Posted under Science

Coral reefs in the Indian and Pacific Oceans are dying off much quicker than previously thought, a new study shows. For the last two decades, Indo-Pacific reefs have shrunk by 1 percent each year—a loss equivalent to nearly 600 square miles (1,553 square kilometers). That makes the rate of reef loss about twice the rate of tropical rain forest loss.

The study is the first to conduct a regional, long-term assessment of coral reef health in the Indo-Pacific region, which is home to 75 percent of the world’s coral reefs and the greatest diversity of coral and fish.

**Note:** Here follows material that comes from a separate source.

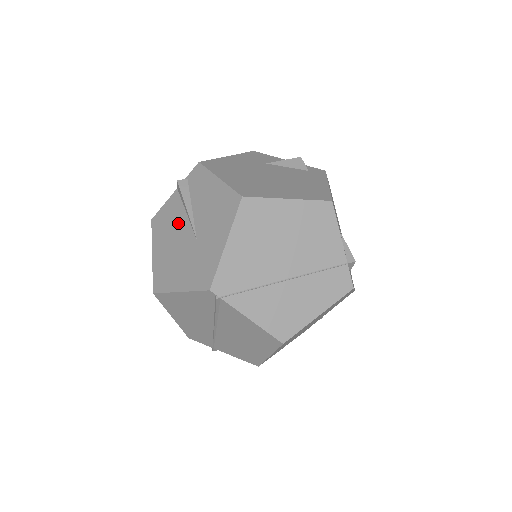
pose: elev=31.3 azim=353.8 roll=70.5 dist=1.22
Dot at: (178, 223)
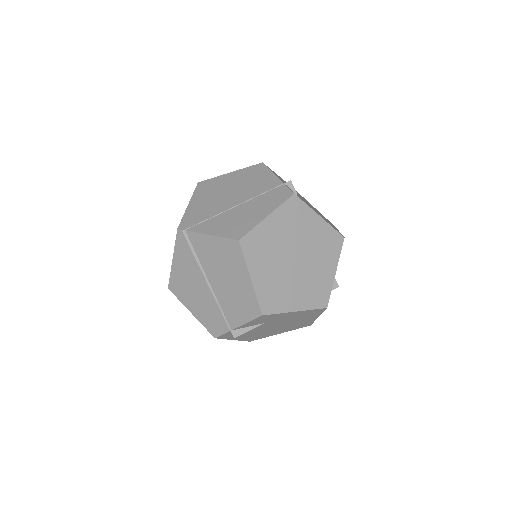
Dot at: occluded
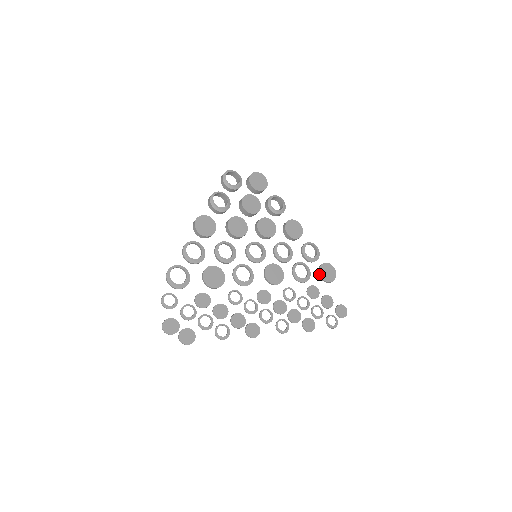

Researchers compiled more than 6,000 underwater surveys, which were conducted between 1968 and 2004, in ten subregions of the Indo-Pacific. These included Indonesia, the Philippines, and Australia’s Great Barrier Reef.

Each survey measured the percentage of seafloor covered of hard corals—a key indicator of reef health.

Marine ecologists from the University of North Carolina found that hard-coral cover on Indo-Pacific reefs currently averages 22 percent of the seafloor —a much lower figure than expected. The percentage is also surprisingly consistent across the region.

The widespread declines may be due to regional or global stressors such as increased sea temperatures, which trigger coral bleaching, said the researchers.